The restrictive design of the program, too, could have had an outsize impact on Black-owned businesses, which went into the recent economic crisis in weaker financial positions, on average, compared to white-owned businesses, according to the New York Fed report. Because of this dynamic, fewer Black-owned businesses may have pursued the loans due to concerns about qualifying for them and the worry of bringing on more debt.

During the pandemic, Wayne County, as well as other regional organizations such as TechTown Detroit, also offered thousands of small businesses grants that didn’t have to be repaid, a move that helped many address some financial shortfalls.

Outstanding questions about the utility of the PPP, coupled with the surge in local funds, may have led to more businesses in the region declining to participate in it.

Business owners and experts emphasize that they sorely need another wave of PPP, but they argue that any new funds should explicitly be grants, not loans.

“Just give people the money,” says Webster Jones.
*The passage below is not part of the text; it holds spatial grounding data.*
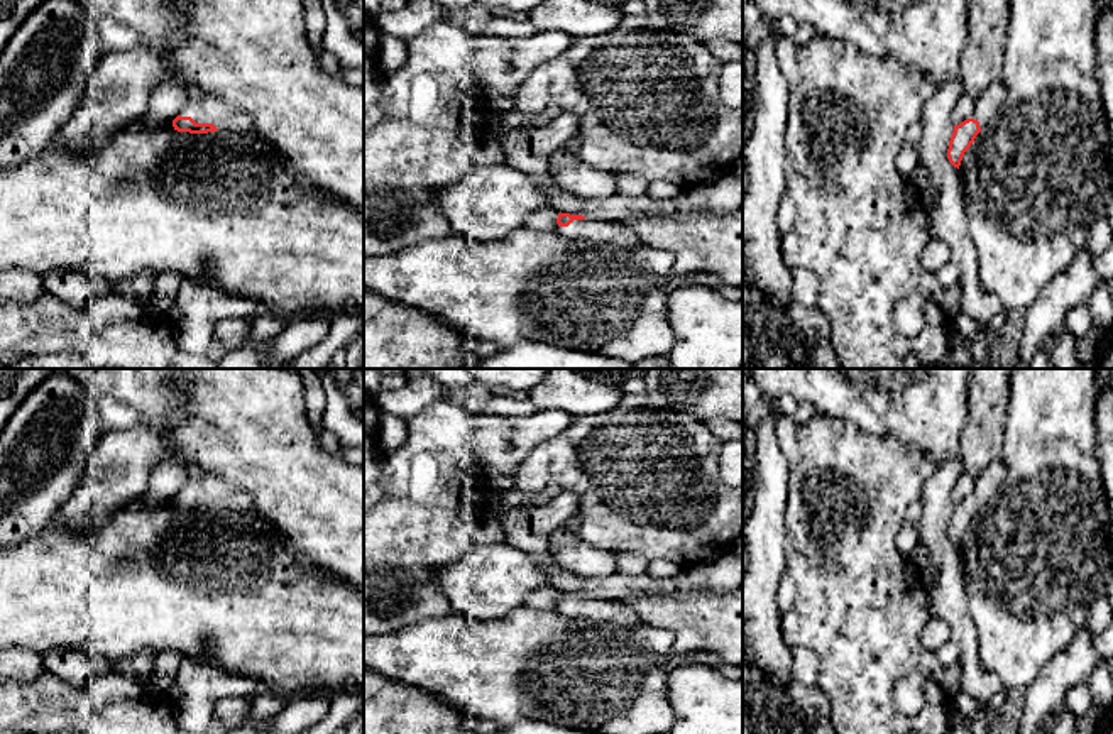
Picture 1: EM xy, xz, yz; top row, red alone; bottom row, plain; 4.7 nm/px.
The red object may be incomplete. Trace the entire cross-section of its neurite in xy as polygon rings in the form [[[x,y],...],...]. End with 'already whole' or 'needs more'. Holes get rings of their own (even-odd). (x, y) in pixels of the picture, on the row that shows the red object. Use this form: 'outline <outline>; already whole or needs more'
outline [[[211,93],[200,100],[188,100],[181,113],[173,120],[178,132],[208,134],[208,132],[245,132],[255,127],[254,117],[240,108],[228,105]]]; needs more

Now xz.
outline [[[558,213],[556,223],[556,233],[570,240],[584,240],[622,250],[633,250],[643,244],[631,228],[621,225],[619,222]]]; needs more

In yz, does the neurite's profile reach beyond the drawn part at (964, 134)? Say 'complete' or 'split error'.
split error

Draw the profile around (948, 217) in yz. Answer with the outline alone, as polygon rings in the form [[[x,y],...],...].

Currently, small-business owners have to apply for loan forgiveness after receiving PPP support — and they’ll only get 100 percent of it if they meet the program’s requirements. This means they must use a majority of the funds they’re given on payroll, for example.

If the funds were a grant, they’d be much more accessible, especially as the challenges businesses are facing during the pandemic keep changing. For some businesses, many of their primary costs may be spent on operational needs, including personal protective equipment.

“I think PPP ought not to be a loan at all,” Sheffield emphasized. “I can’t count how many businesses I know are closed.”

Businesses also stress that funds should be set aside for companies that have seen explicit revenue losses, as well as those that are smaller businesses — which could be measured by size and revenue — to prevent larger ones from taking up a disproportionate amount of the aid. Prioritizing funding dedicated to Black-owned businesses, too, could help guarantee a more equitable distribution of support.

“It hurts to go through what I’m going through,” says Mitchell.